*** Extract to read Section Begins ***

Dima Khatib examines paternalisation and orientalism represented in imported western feminism to the Middle East. Feminism of all things is a grassroots ideology, of individual and local empowerment.

Your article paints a picture of the Arab society that matches the images of the article: black, bleak, depressing, a painted black body. You have reduced the problem of the Arab woman to the feelings of men; while the image of the Arab woman was reduced to the image that the West has of her. What you have tackled is true, and we have a long road ahead, and the revolutions have not achieved anything for women or for any one else when it comes to societal demands, and we have not yet been granted our basic rights, as women or as men. Like you, I felt a huge shock when the new Egyptian parliament was elected in front of my eyes while I was in Egypt, with women representing less than 2% of it. But the picture in your article is incomplete and gives the impression that we are all miserable, helpless female beings. Arab society is not as barbaric as you present it in the article. You actually enhance the typical stereotype in the non-Arab reader’s mind, and it is a stereotype full of overwhelming generalisations, and contributes to the widening cultural rift between our society and other societies, and the increase of racism towards us.

*** Extract to read Section Ends ***
*** Source material Section Begins ***

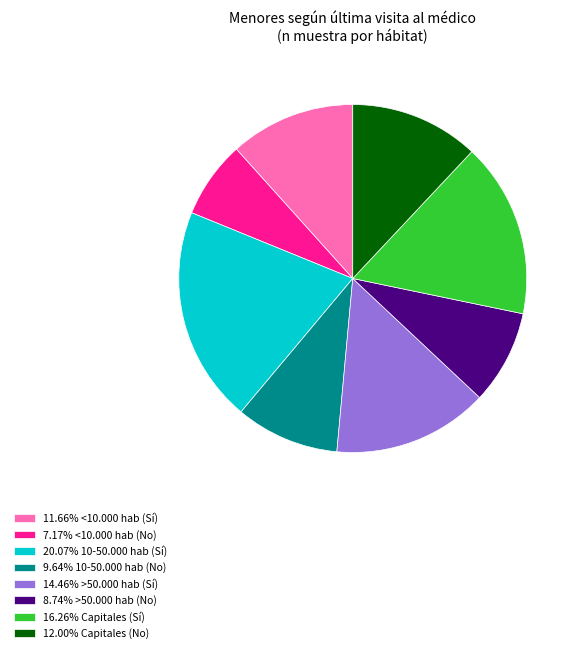

What is the ratio of the value at 7.17% <10.000 hab (No) to the value at 8.74% >50.000 hab (No)?

0.8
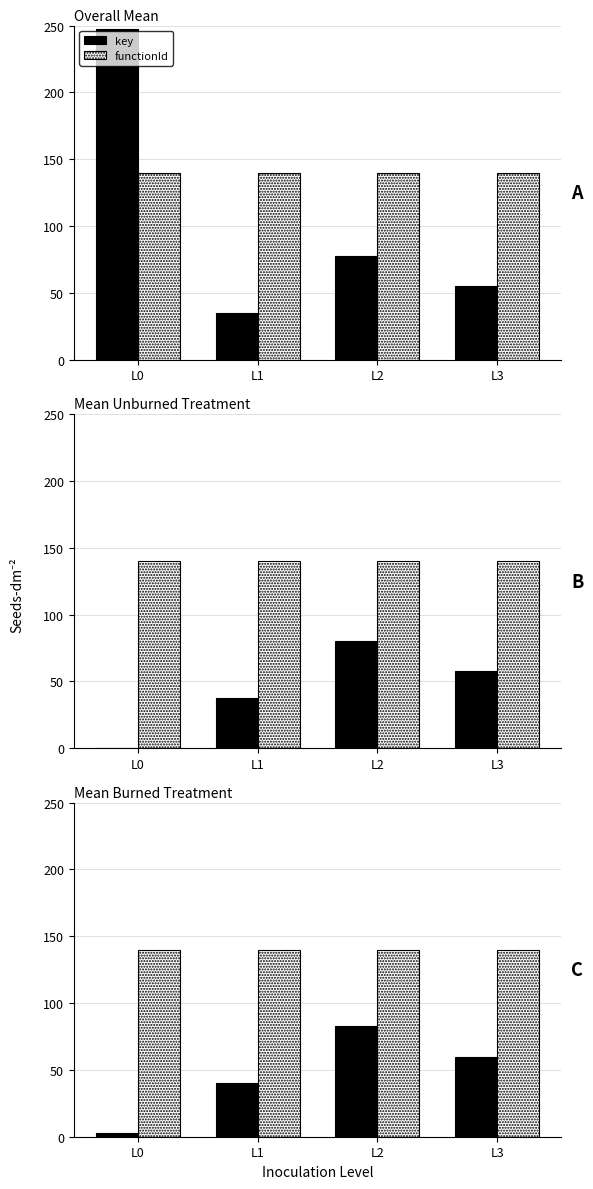

Does the chart contain any negative values?

No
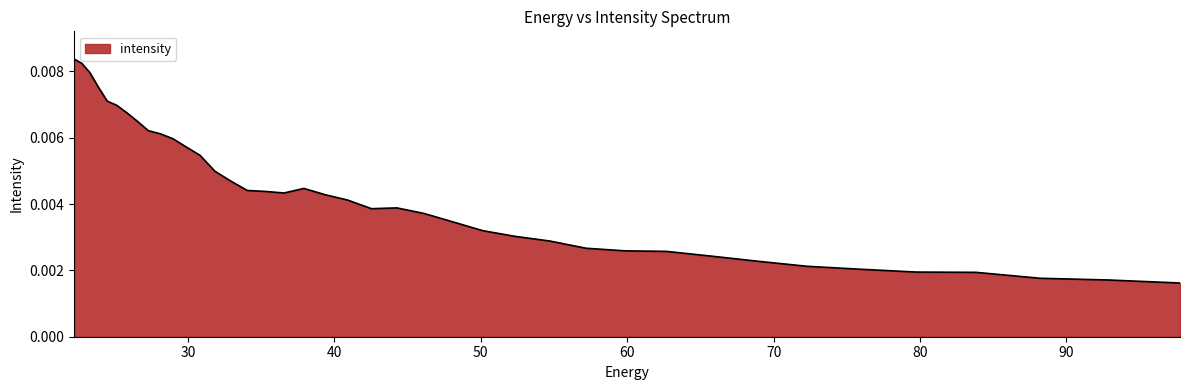

Count the values in the range 0 to 1.

40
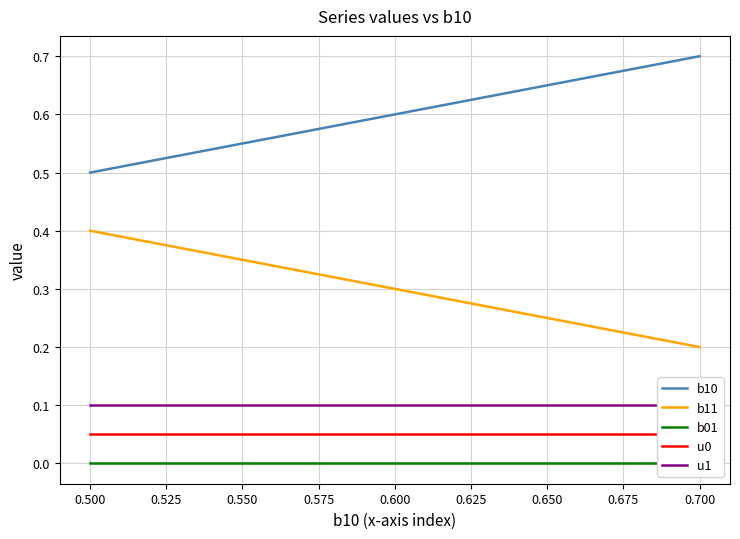

True or false: b10 and b11 intersect in this chart.

False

*** Source material Section Ends ***

■ **Task prompt**
In the text on Western feminism and Arab women, why does the writer say the article widens the cultural rift between Arab society and other societies? Answer in one to three sentences. The lines have nothing to do with the text.

■ **Worked solution**
The writer says the article reinforces the typical stereotype of Arab women in the non-Arab reader's mind. That stereotype is full of overwhelming generalizations, so it widens the cultural rift and increases racism toward Arabs.